A regulação da VPF ainda não é bem entendida entretanto um alto fluxo é indiscutivelmente necessário nas formas proliferativas. nas formas sanguíneas de T. brucei, o fluxo relativo através da VPF é negligenciável, como sugerido pela medida de piruvato produzido através da glicólise. Em células cultivadas a quantidade de piruvato produzido aproxima-se de duas moléculas por molécula de glicose consumida. Portanto, a interligação da glicólise com a VPF parecer ser pequena. Além disso, as enzimas da VPF possuem baixa atividade específica comparada às da via glicolítica. Contudo, as atividades específicas são consideravelmente altas em formas procíclicas de T. brucei e em promastigotas de Leishmania. Em geral, na maioria dos organismos eucarióticos, quando as trocas energéticas das células são altas, o fornecimento de glicose-6-fosfato pela VPF também é alta e depende da relação ATP/ADP e NADPH/NADP. As duas desidrogenases convertem NADP em NADPH e a enzima pode ser inibida competitivamete pelo NADPH. Quando a taxa ATP/ADP é baixa, a glicose é consumida pela glicólise produzindo ATP; a síntese de ácidos graxos não ocorre e a relação NADPH/NADP é alta, conseqüentemente inibindo a VPF. Entretanto, se a relação ATP/ADP é alta, a via glicolítica poderá ser inibida e a síntese de ácidos graxos ocorre, consumindo NADPH e desbloqueando as desidrogenases.

 

Importância do acetil-CoA como intermediário metabólico

Acetil-CoA é um metabólito intermediário chave do metabolismo de carboidratos, aminoácidos e ácidos graxos. O catabolismo das principais fontes de carbono (glicose, l-prolina e l-treonina) geram a formação de acetil-CoA. A maioria do piruvato produzido pela glicolítica é descarboxilado a acetil-CoA pelo complexo piruvato desidrogenase mitocondrial (PDH, etapa 25). As primeiras observações em diferentes tripanossomatideos sugeriram, que o acetil-CoA produzido pelo metabolismo da glicose deveria ser convertido em CO2 e acetato através do ciclo dos acidos tricarboxílicos (ATC). Entretanto, estudos recentes envolvendo o uso de tripanossomos procíclicos contendo o gene da aconitase nocauteado (etapa 30) revelaram que a maioria do  acetil-CoA é convertido em acetato excretado.

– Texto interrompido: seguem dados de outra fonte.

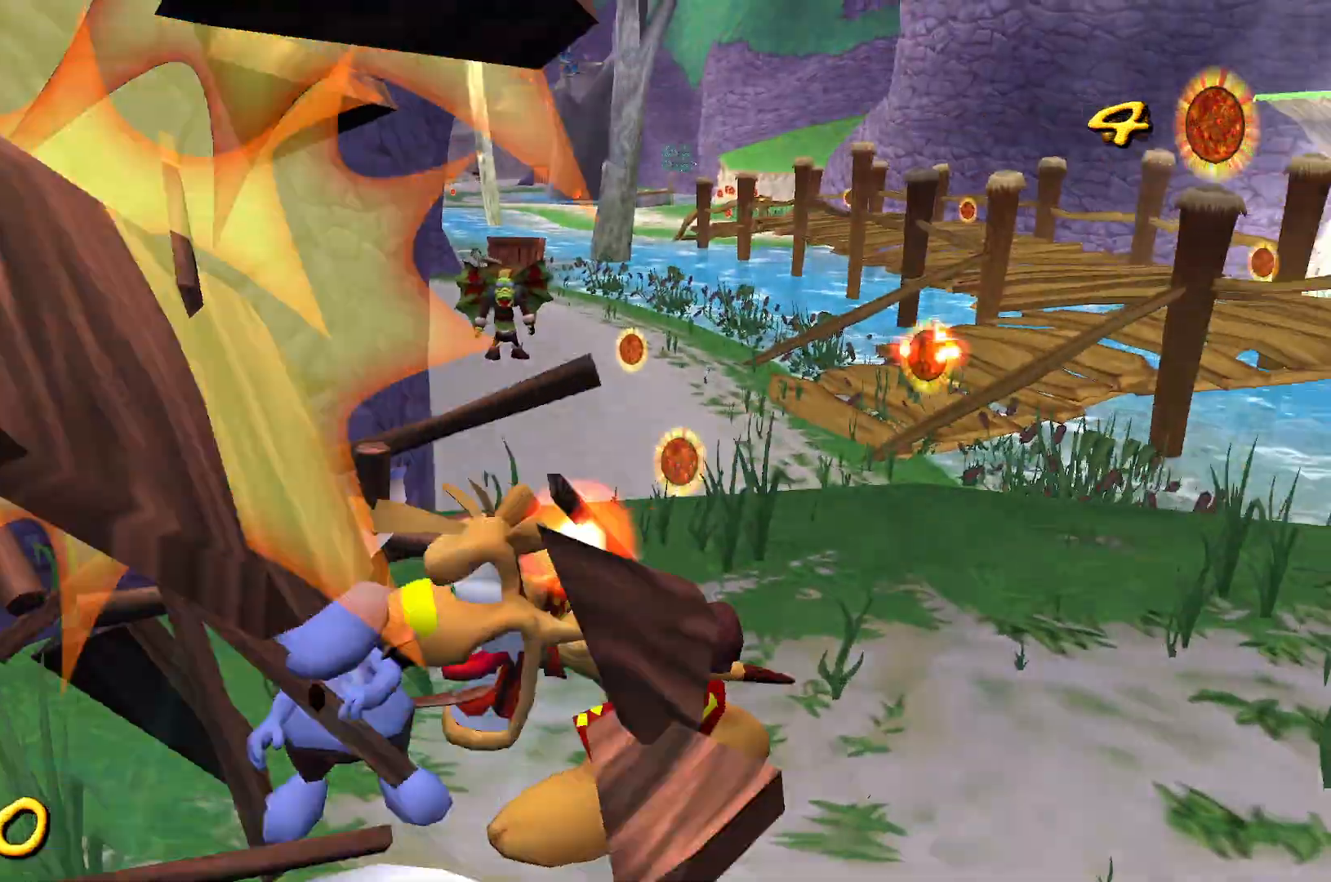
{"keys": ["w"], "events": []}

É sabido que todas as formas adaptativas de tripanossomatideos analisados até o momento (exceto as formas sanguíneas de T. brucei) produzem acetato a partir de glicose, mostrando a importância desta via na produção de ATP. O acetato é produzido por duas enzimas: acetato:succinato CoA-transferase (ASCT, etapa 26) que transfere o CoA do acetil-CoA ao succinato, fornecendo acetato e succinil-CoA que é subseqüentemente reconvertido em succinato pela succinil-CoA sintetase (SCS, etapa 28) com concomitante produção de ATP.

Por outro lado, o acetil-CoA produzido pelas várias vias catabólicas pode ser usado para a biossíntese de lipídeos, da mesma forma a glicose e l-treonina  são substratos para a biosíntese de ácidos graxos, através da produção de acetil-CoA. Desde que este processo ocorre no interior da mitocôndria, e a síntese de ácidos graxos no citoplasma, o acetil-CoA e oxaloacetato são condensados a citrato pela citrato sintase (etapa 29) que é então trocado pelo malato citoplasmatico e convertido de novo em acetil-CoA e oxaloacetato pela citrato liase (etapa 42). Embora o genoma dos tripanossomatideos possua genes codificados da citrato-liase e citrato-liase, resultados experimentais sugerem a existência de outros possíveis sistemas de trocas que alimentam as vias anabólicas e a biossíntese de lipídeos.

 

Produção de ATP

Até recentemente, era aceito que a maioria dos tripanossomatídeos cultivados em um meio primário rico produziam ATP através da fosforilação oxidativa. Aléem disso, toda a engrenagem enzimática para um metabolismo oxidativo está presente na maioria das formas adaptativas. Isso inclui uma cadeia respiratória contendo citocromos funcionais capazes de gerar um gradiente de próton, e também  duas oxidases terminais (complexo IV-citocromo-oxidase sensível a cianeto e uma oxidase alterativa sensível a salicílico-hidroxâmico-etapa 47) .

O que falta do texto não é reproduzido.